No final da visita João Delgado afirmou à comunicação social ser lamentável que esta Câmara “que sabe cumprir prazos com obras supérfluas, apenas para servir a privados e com intuitos eleitoralistas, como foi o caso do túnel da Avenida da Liberdade, seja incapaz de se mostrar minimamente empenhada num caso tão flagrante como o da Escola de Maximinos”. Delgado repudiou igualmente as palavras da vereadora da Educação, Palmira Maciel, que afirmou ter “orgulho no trabalho realizado, nomeadamente no que toca à requalificação do parque escolar”, quando o que deveria, segundo o candidato bloquista, era “pedir desculpas públicas aos pais e às crianças, que por mais um ano vão ver o seu rendimento escolar condicionado pelas péssimas condições que Palmira Maciel e Mesquita Machado lhes proporcionam de modo insensível e petulante”.
Já António Esteves, o independente que encabeça a lista do BE à Assembleia de Freguesia de Maximinos lembrou as responsabilidades de Seco Magalhães, presidente da Junta, que se colocou “ao lado da Câmara e não dos maximinenses em todo este processo”. António Esteves mostrou uma cópia da Acta da Assembleia de Freguesia de Maximinos de 8 de Dezembro de 2006, em que a Junta garantia que até ao final do mês de Julho desse ano “a escola será encerrada, de forma a proceder-se à sua requalificação”, passando “todos estes alunos para a Escola da Naia”, comprovando-se assim que “as promessas de quem não tem palavra de nada servem”.

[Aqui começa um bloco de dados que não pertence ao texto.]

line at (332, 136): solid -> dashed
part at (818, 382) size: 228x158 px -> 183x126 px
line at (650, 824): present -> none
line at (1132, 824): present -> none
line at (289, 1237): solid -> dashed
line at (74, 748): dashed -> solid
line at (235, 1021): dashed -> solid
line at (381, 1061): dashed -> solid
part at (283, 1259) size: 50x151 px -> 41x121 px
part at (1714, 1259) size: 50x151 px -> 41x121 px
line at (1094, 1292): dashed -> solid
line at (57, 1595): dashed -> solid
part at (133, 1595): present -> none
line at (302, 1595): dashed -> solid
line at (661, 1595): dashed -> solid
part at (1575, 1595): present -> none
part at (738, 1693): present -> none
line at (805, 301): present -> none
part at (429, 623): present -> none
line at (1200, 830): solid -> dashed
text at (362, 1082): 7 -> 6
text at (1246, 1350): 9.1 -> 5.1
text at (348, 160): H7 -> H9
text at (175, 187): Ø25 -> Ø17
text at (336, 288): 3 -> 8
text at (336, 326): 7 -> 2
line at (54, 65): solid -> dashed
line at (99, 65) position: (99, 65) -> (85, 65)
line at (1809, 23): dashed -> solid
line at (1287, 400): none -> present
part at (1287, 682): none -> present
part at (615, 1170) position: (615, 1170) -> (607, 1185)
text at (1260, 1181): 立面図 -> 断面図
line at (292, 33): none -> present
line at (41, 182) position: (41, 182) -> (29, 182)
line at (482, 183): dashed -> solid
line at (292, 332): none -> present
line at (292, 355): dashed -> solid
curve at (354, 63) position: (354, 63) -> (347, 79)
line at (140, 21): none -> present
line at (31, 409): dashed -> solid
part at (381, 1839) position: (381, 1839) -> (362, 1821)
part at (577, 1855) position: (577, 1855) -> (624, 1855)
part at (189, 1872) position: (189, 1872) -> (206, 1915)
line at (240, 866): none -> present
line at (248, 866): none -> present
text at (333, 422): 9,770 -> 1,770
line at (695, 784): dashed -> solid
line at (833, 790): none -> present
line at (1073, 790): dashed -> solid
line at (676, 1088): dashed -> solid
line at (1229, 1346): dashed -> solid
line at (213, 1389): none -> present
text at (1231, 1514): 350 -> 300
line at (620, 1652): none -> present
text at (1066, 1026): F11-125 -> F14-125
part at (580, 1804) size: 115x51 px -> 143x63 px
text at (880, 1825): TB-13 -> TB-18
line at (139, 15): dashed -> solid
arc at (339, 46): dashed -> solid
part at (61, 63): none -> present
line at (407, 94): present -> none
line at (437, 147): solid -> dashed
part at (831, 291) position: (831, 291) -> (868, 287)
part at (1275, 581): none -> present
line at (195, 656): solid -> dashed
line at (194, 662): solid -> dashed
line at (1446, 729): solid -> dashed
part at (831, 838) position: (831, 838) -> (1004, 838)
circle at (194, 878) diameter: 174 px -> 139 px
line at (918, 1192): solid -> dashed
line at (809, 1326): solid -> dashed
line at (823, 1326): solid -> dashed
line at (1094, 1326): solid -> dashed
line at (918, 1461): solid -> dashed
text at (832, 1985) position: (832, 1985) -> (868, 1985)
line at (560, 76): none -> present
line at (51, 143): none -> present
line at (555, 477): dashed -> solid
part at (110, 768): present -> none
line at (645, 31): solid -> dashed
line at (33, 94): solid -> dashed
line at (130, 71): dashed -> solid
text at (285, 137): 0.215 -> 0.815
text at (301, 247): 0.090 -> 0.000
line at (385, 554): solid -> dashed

João Delgado e António Esteves garantiram a alguns pais que esperavam o final da visita que podem contar com o Bloco de Esquerda, ao nível da freguesia e da Câmara, para acompanhar o processo de intervenção na Escola, para que não existam mais adiamentos e que em 2010 “os meninos e as meninas de Maximinos tenham aquilo que merecem, uma escola e um ensino de qualidade”.